General Motors is planning a one week halt in production at its truck plants in Michigan, Indiana, and Mexico. That's because of a global computer chip shortage that recently worsened.
The computer chip shortage began during the pandemic last year.
Dan Hearsch is a managing director in the automotive and industrial practice at AlixPartners. He said automotive manufacturers at first believed the pandemic last spring would flatten car sales for an extended period of time. So they pulled their orders for semi-conductors (also called computer chips).
Then, when sales swiftly roared back, car companies put their orders back into a supply chain that generally requires a nine month lead time. Hearsch says the sudden halt and sudden resumption of demand caused "a lot of noise," that tangled the flow of supplies.
Then, two nearly back-to-back incidents further affected the supply of chips this year.
The first was the February storm in Texas, which affected the semi-conductor manufacturers located in that state.
"And the other one -- there was a large fire at a plant in Japan (in March) that makes a lot of semi conductors that go into cars," said Hearsch, "so that destroyed a lot of material in production and took a large piece of capacity out."
The Japanese plant just recently re-opened.
The incidents caused Alix Partners to dramatically bump its original estimate of industry-wide losses from the shortage in 2021 from $61 billion to $110 billion.
Hearsch said car companies will need to rethink their economical practice of keeping very lean inventories of things like chips going forward.
"Automakers typically only give between four and twelve weeks of really firm orders for products. Some of these products -- [order lead times] are going to have to get longer."

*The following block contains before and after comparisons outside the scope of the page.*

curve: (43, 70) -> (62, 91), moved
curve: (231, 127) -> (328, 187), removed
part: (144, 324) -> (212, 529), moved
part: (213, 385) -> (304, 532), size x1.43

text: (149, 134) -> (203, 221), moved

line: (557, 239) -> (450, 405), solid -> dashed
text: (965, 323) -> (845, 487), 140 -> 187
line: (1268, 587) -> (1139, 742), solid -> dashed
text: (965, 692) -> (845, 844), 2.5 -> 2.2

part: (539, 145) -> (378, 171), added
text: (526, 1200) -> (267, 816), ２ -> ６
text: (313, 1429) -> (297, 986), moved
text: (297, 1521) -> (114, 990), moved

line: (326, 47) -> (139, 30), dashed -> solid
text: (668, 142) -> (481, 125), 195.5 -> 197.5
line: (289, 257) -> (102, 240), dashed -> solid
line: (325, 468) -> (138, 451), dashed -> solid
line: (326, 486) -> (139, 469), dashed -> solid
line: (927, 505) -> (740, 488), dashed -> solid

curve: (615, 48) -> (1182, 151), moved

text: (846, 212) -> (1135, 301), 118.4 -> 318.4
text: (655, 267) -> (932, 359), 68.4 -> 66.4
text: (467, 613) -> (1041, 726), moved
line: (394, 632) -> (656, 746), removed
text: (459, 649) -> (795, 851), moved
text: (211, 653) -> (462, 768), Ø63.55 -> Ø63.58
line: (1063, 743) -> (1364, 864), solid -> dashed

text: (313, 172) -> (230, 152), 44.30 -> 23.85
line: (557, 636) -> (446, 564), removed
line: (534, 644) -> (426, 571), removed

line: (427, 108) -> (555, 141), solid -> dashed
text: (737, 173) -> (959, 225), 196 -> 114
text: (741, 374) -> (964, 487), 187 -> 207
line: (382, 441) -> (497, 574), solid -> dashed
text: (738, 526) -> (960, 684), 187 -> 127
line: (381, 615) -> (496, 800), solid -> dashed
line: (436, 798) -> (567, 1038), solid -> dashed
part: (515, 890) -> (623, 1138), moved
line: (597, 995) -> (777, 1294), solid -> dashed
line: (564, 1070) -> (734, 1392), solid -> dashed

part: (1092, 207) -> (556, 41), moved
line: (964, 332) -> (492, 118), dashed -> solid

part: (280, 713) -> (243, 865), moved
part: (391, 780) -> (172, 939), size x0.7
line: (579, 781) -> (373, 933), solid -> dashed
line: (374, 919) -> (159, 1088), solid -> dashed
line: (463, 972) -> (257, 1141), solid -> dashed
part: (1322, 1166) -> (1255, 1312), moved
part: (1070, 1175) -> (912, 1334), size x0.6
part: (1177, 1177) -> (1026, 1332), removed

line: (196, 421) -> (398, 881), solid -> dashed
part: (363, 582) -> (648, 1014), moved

(Bloomberg News reported that Toyota is the only global automaker that has navigated the semi-conductor shortage with relative ease, thanks to supply chain management changes it made after the tsunami in Japan in 2011.)
Hearsch said consumers are paying record high prices for what new and used vehicles remain on dealer lots, so dealer profits are very high.
But car companies, while they do not have to offer any incentives to boost sales, are losing large sums related to plant slowdowns and shutdowns, and inventory management costs.
Hearsch said the biggest impact of the shortage is on automotive suppliers and in particular their workers, many of whom work in non-union shops, and who have endured periods of unemployment during temporary layoffs.